Not to Be Morbid, But . . .

Well, it's only a coincidence that the previous post's title is "Are We Going to Live Long Enough?"

People expect old men to die,
They do not really mourn old men.
Old men are different. People look
At them with eyes that wonder when . . . .
People watch with unshocked eyes;
But the old men know when an old man dies.

Old Men
Ogden Nash

We - auctioneers and auction goers in the Chicago area - have lost a good man, Lennie. He was about my age, perhaps several years younger. When we had time we swapped Army stories. He went to Vietnam, I think shortly after I left there.

Lennie was a *nice* man as well as a good one, a listener as well as a talker, hard working and reliable, excited at any news about a granddaughter in Arizona, now perhaps five or six years old, and when she came for a visit - well!

Rest in peace, Lennie.

Sunday, June 24, 2012

Are We Going to Live Long Enough?

Some of y'all know that I'm a political junkie. I've followed national politics for going on sixty years now, and to a lesser extent, international politics. I've paid more attention to that in the last couple of decades than I had previously.

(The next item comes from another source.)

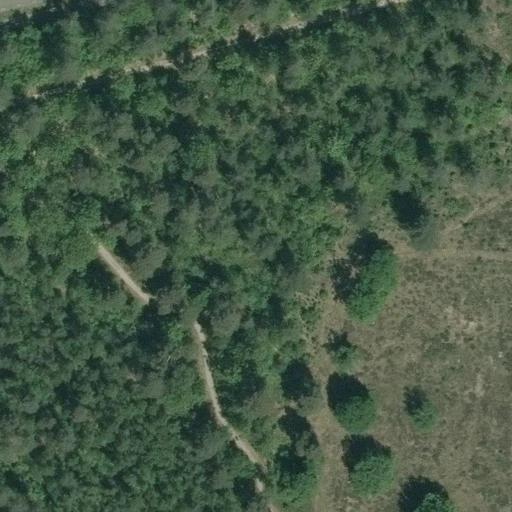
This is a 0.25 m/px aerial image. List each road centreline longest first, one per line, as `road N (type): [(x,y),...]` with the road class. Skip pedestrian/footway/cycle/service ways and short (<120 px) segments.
road 1 (track): [(268,511),(261,472),(215,414),(193,315),(154,307),(88,235),(0,180)]
road 2 (track): [(407,0),(0,109)]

Robert A. Caro won the Pulitzer Prize for The Power Broker, a biography of Robert Moses, and intended to write a follow-up, a treatment of Fiorello LaGuardia, but after Lyndon Johnson died Caro decided to write his biograghy.

In 1982, Caro published the first book of an intended trilogy about LBJ. On a personal level, I seldom had much use for LBJ, either as a person or as a president, but I did feel that wnen it came to power, he probably knew more about how to get it and how to use it than any other politician in my lifetime. I decided to read the Caro books.

It's been a long journey, and the end is not in sight. Caro published the second volume eight years later, the third volume twelve years after that, and now, after another ten years, the fourth volume, The Passage of Power. The "trilogy" concept has been blasted to smithereens, and a fifth volume will be required. Caro's estimate, which seems optimistic, is that it will take two or three years to write that one.

The third volume, Master of the Senate, brought Caro another Pulitzer, and deservedly so, it says here. No book of the history of anything has been for me such an easy read.

I waited ten years for this fourth volume and am about 500 pages into it. It is *almost* as well written as the third volume, but by page 100 it became clear to me that there would have to be a fifth volume to finish the biography, and I began wondering whether I would live long enough for that. Another ten or twelve years would put me in my eighties, and there are no guarantees along that line.

A little research uncovered Caro's "two or three years" estimate, which *does* seem optimistic, given that the first four volumes took 7, 8, 12, and 10 years to write, If the fifth volume is to be the last it will have to cover LBJ's entire second term and the five years that followed before he died.

But Caro is now 76 years old and may also be wondering whether he will be alive for such a finish. To complete the book in two or three years will require the sacrifice of some quality in its writing - not necessarily in its completeness but in its style. To write as well as Caro wrote in the third and fourth books is a long and agonizing process. Perhaps he has decided to sacrifice that quality in the interests of completing the quintet himself.

In any event, my gift to you is a recommendation to read the third volume, Master of the Senate, and marvel that material so focused on the business of politics can be presented so wondrously, so pleasingly.

Saturday, June 23, 2012

Best Line of the Day

It's old, actually, but I just tripped over it here

"I left my pipe in my center console with a bowl packed when I took my car to the shop, and when I picked it up the weed had been smoked, but my oil change was only half price."